Sull’immigrazione

Alcuni concetti fuorvianti che fanno parte della dialettica politica quotidiana inerente l’immigrazione:

– Non possiamo accogliere tutti perché non ci sono risorse. Ed anche il suo contrario: dobbiamo accogliere chiunque.

La parola sbagliata alla base di queste affermazioni è “accogliere”.

Per il liberalismo, il problema dell’accoglienza non esiste. “Accogliere” non è compito di una autorità pubblica. Chiunque dovrebbe poter liberamente entrare ed uscire ad una sola condizione: che non nuoccia ai diritti degli individui. Il “permesso di soggiorno” è una aberrazione per il liberalismo. Al contrario, diventa importante il “foglio di via” nel solo caso di illeciti contro la persona.

Ma per poter verificare la condizione di chi entra ed esce, nonché le sue intenzioni, sarebbe essenziale una cosa: la sua identificazione. Un individuo non esiste se non è identificato, come peraltro richiamato già nella terminologia fondamentale della dottrina.

Quindi: il problema non è “accogliere”, bensì “identificare”. Basta questo per capire se un qualunque individuo può entrare od uscire. E, ovviamente, un sistema efficace di difesa dei cittadini.

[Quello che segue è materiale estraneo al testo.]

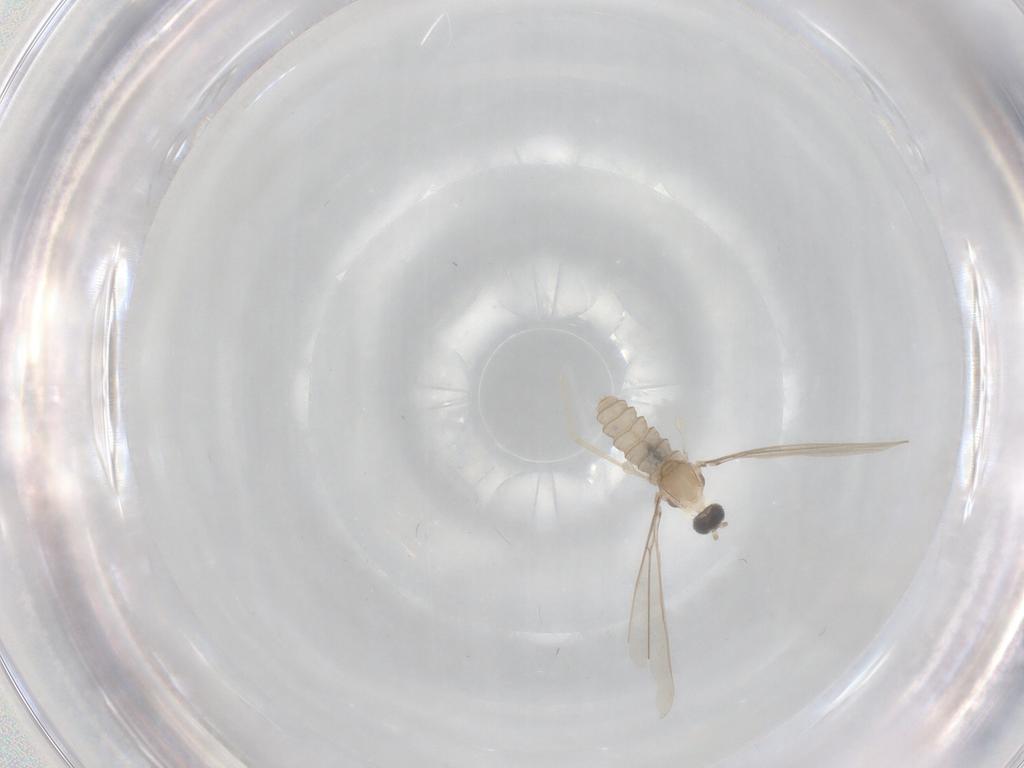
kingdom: Animalia
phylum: Arthropoda
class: Insecta
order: Diptera
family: Cecidomyiidae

Le “risorse” non significano nulla per il liberalismo. In una società libera, qualunque individuo che voglia rimboccarsi le maniche non può che essere benefico per la società. E se non vuole esserlo, fatti suoi, basta che non nuoccia. La riclassificazione di uno straniero da individuo a cittadino, con tutti i vantaggi che comporta, deve passare semplicemente per la dimostrazione di questo concetto. Anche qui, consiglio di tornare alla terminologia di base.

– Prima i cittadini!

La parola sbagliata, qui, è prima. Per il liberalismo il problema di prima o dopo semplicemente non c’è. Basta sapere qual è, secondo il liberalismo, la differenza tra individuo e cittadino.  Rimando quindi al link sulla terminologia.

– Bisogna prima di tutto affronate il problema religioso.

Questa frase è originata da una conoscenza insufficiente del termine “stato laico”.

Il liberalismo, abbiamo detto, è una filosofia della limitazione del potere politico. Ad esempio, il potere politico non si deve occupare di religione. Questa è una parola che, per l’autorità pubblica, deve essere priva di significato.

Si parlerà invece di gruppi, di sindacati, di associazioni, comunità e sottocomunità. Se vi sono motivi per credere che una certa comunità sia pericolosa per l’incolumità, la libertà, la proprietà di individui e cittadini, essa va sorvegliata. E, se dimostrati pericolsi, sciolti dal punto di vista organizzativo.

Da notare che il rischio della “asocialità”, intesa come caduta dei freni morali rispetto al prossimo, è in generale connesso a tutti quei sottogruppi di una comunità i cui membri si ritengono “diversi”. La differenza annulla la morale naturale, la capacità di immedisimazione, perciò gruppi di questo tipo vanno naturalmente sorvegliati.

Alcuni di questi gruppi possono anche svolgere funzioni benefiche e di volontariato. E per questo, meritare di essere facilitate in questo compito.

Ve ne è poi una, di queste organizzazioni, a cui alla fine dell’ottocento il nascendo Regno Italiano espropriò una certa quantità di proprietà che deve ancora finire di rifondere (e probabilmente non ci riuscirà mai).

Ma la parola “religione”, ed ogni altro termine o concetto o regola inerente il mistero dell’esistenza o dell’aldilà, non riguarda le competenze dell’autorità pubblica. A cui dovrebbe semplicemente essere impedito severamente di occuparsene.